**Passage**
┏━━

Insurance Nightmare: Why We Need A Better System
by: janet battaile
Late last year, I learned two things at about the same time: My cancer was coming back, and I had gotten a new insurance plan. Since then, I’ve learned something else: It’s far easier to deal with my disease than with my new insurers.
I have multiple myeloma, a cancer of the bone marrow that’s incurable but treatable. I’ve kept it at bay by aggressively pursuing the most advanced treatments available. By the time I relapsed in December, I had multiple bone fractures, was in significant pain and trying to figure out what to do next. Insurance was the last thing on my mind. I made an appointment in the new year to see the doctors who know me best, the myeloma experts at the Mayo Clinic.
That was my first mistake. Mayo Clinic, it turns out, is not part of the network of UnitedHealthcare, one of the nation’s largest health insurers. UHC took over my coverage on Jan. 1 because the company I retired from, The New York Times, was looking to save money. UnitedHealthcare, it also turns out, does not have to pay for any treatment it hasn’t approved in advance. But I didn’t know that. So because I rushed off without notice to consult a doctor I’ve seen for the last decade, I can’t calculate what that might cost me.
Keeping your own doctor is one of the big concerns in the debate on overhauling the nation’s health care system, an effort that appears to be on life support as President Obama convenes a summit Thursday to try to patch together a bill that Republicans can sign on to. Another threat raised repeatedly by opponents of the Democrats’ plan is that it will create a nightmare system where government bureaucrats make all the decisions.

┗━━

**Questions on the material**
(A) Reproduce the insurance essay's text from "I have multiple" up to and including "the Mayo Clinic.".
(B) In the insurance essay, which insurer took over the writer's coverage on Jan. 1?

**Pose landmark coordinates**

┏━━

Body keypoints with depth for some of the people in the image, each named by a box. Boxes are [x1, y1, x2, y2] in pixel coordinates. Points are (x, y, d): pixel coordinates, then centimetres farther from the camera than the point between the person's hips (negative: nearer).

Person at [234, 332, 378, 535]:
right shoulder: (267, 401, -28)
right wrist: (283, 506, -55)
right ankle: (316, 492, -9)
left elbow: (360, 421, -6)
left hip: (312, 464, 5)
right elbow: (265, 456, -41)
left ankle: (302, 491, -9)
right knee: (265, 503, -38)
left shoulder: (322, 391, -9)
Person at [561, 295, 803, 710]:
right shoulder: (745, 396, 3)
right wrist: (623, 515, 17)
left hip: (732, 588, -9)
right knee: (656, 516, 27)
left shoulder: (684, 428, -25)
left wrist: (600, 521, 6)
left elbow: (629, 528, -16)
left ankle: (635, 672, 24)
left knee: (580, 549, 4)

┗━━
┏━━

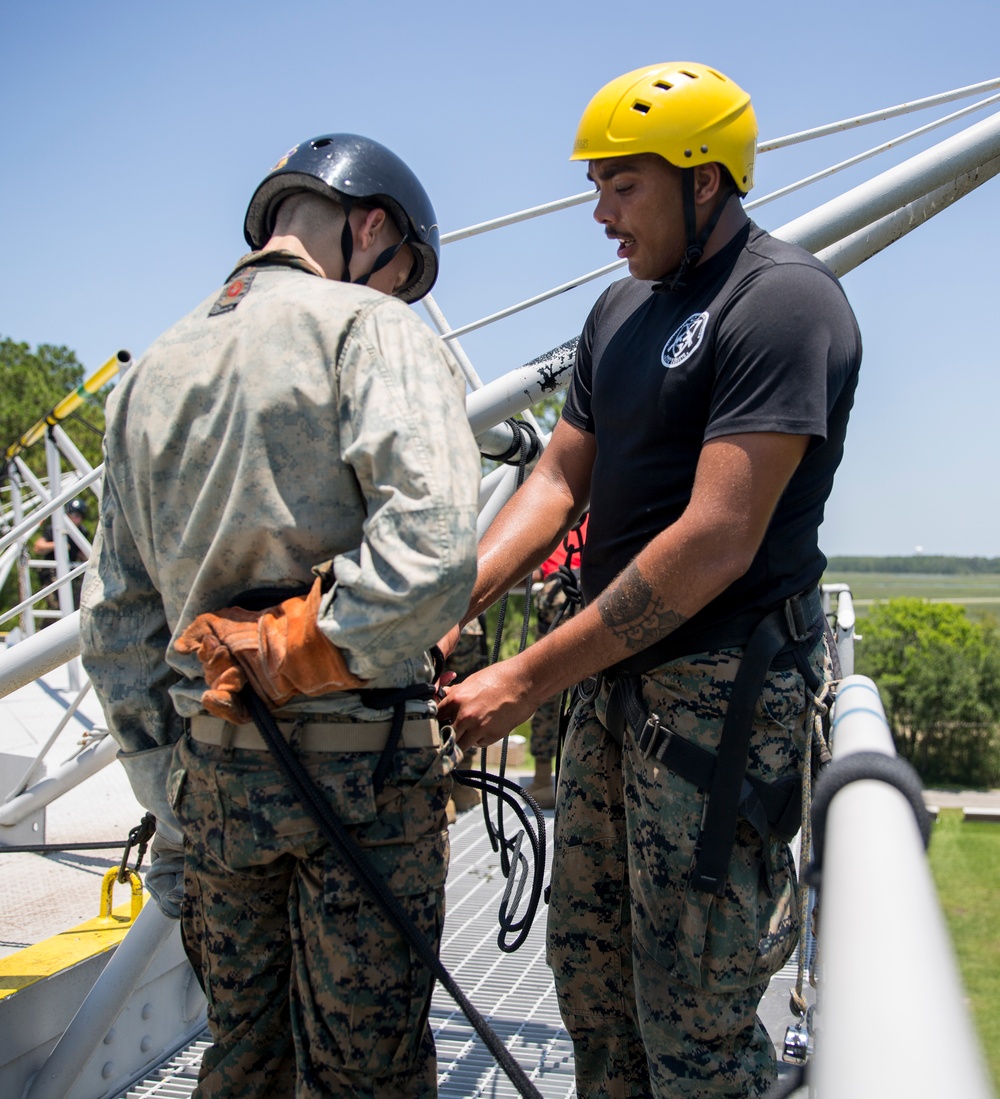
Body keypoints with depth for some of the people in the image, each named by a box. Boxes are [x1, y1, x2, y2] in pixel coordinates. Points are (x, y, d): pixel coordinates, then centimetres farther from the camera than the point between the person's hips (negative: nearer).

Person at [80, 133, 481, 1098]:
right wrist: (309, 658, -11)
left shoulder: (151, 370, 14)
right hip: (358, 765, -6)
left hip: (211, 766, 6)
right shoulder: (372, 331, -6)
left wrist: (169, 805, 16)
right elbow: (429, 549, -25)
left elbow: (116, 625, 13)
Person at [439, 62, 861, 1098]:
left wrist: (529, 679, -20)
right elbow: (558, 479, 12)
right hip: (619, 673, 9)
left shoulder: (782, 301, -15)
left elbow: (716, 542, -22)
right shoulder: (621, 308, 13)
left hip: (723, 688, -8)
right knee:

┗━━

**Replies**
(A)
I have multiple myeloma, a cancer of the bone marrow that’s incurable but treatable. I’ve kept it at bay by aggressively pursuing the most advanced treatments available. By the time I relapsed in December, I had multiple bone fractures, was in significant pain and trying to figure out what to do next. Insurance was the last thing on my mind. I made an appointment in the new year to see the doctors who know me best, the myeloma experts at the Mayo Clinic.

(B) UnitedHealthcare